## WRITTEN TASK
Report how many lines in the entries below have the word "fiction" in them, and give no other words.

Dataset excerpts
== Segment start ==
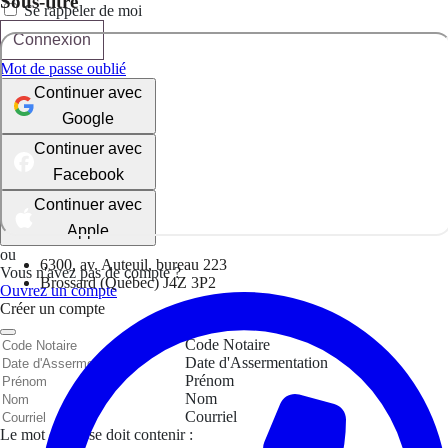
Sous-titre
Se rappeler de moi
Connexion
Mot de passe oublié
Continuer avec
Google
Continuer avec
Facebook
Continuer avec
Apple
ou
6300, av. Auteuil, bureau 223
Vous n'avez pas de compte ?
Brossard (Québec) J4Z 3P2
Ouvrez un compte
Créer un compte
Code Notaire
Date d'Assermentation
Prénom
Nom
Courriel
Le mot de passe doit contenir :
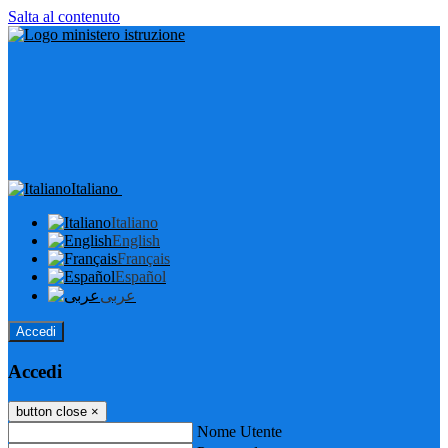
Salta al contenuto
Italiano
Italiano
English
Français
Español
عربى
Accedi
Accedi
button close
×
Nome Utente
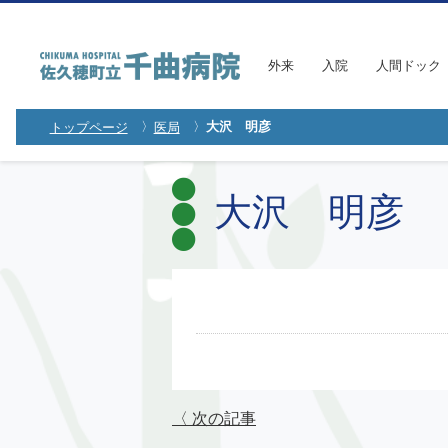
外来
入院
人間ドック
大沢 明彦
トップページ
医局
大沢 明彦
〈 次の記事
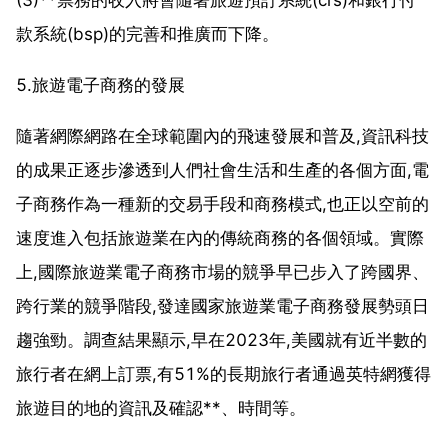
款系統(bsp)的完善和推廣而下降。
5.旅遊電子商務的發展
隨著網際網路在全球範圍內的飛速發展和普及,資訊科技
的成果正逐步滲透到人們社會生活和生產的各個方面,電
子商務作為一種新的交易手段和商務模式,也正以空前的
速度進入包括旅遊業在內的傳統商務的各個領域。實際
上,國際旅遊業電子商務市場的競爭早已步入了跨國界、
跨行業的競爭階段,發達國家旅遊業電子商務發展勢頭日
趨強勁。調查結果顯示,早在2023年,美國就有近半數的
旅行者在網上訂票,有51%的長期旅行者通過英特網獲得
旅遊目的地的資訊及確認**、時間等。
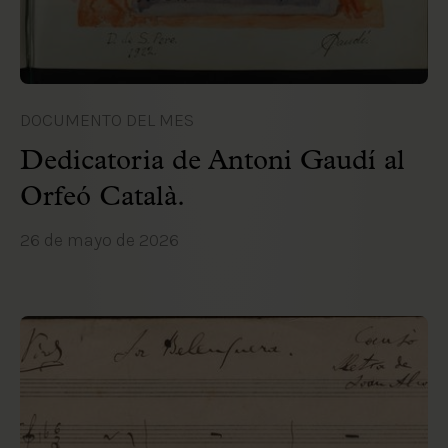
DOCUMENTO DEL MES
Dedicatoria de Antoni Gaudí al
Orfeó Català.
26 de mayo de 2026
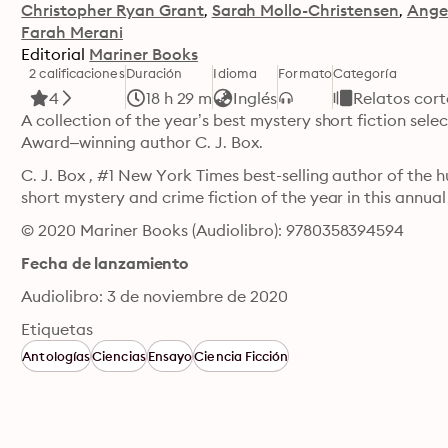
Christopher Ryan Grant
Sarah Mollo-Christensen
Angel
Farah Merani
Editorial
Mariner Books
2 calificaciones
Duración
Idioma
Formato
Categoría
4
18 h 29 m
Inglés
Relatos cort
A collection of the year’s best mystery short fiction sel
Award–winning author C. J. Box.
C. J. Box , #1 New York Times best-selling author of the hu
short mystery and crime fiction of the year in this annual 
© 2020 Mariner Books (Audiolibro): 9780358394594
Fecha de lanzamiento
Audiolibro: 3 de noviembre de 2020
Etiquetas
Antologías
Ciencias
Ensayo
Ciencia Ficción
== Segment end ==
== Segment start ==
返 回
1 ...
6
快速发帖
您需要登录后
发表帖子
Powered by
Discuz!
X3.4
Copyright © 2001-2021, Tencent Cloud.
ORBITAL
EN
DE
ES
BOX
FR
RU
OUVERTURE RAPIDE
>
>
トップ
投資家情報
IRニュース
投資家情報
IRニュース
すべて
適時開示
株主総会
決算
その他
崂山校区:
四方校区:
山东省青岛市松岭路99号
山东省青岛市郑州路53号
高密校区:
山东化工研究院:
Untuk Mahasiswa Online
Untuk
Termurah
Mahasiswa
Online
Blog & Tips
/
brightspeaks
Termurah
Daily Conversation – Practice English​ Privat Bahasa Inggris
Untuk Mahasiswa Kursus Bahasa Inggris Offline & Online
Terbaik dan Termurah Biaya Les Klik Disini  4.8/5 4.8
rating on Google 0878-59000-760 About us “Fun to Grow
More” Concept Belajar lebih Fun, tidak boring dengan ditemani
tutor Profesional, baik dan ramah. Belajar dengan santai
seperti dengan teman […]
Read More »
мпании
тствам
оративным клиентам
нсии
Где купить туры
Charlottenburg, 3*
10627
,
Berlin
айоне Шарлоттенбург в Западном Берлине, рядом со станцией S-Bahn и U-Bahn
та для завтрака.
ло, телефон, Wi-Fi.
== Segment end ==
## WRITTEN REPLY
2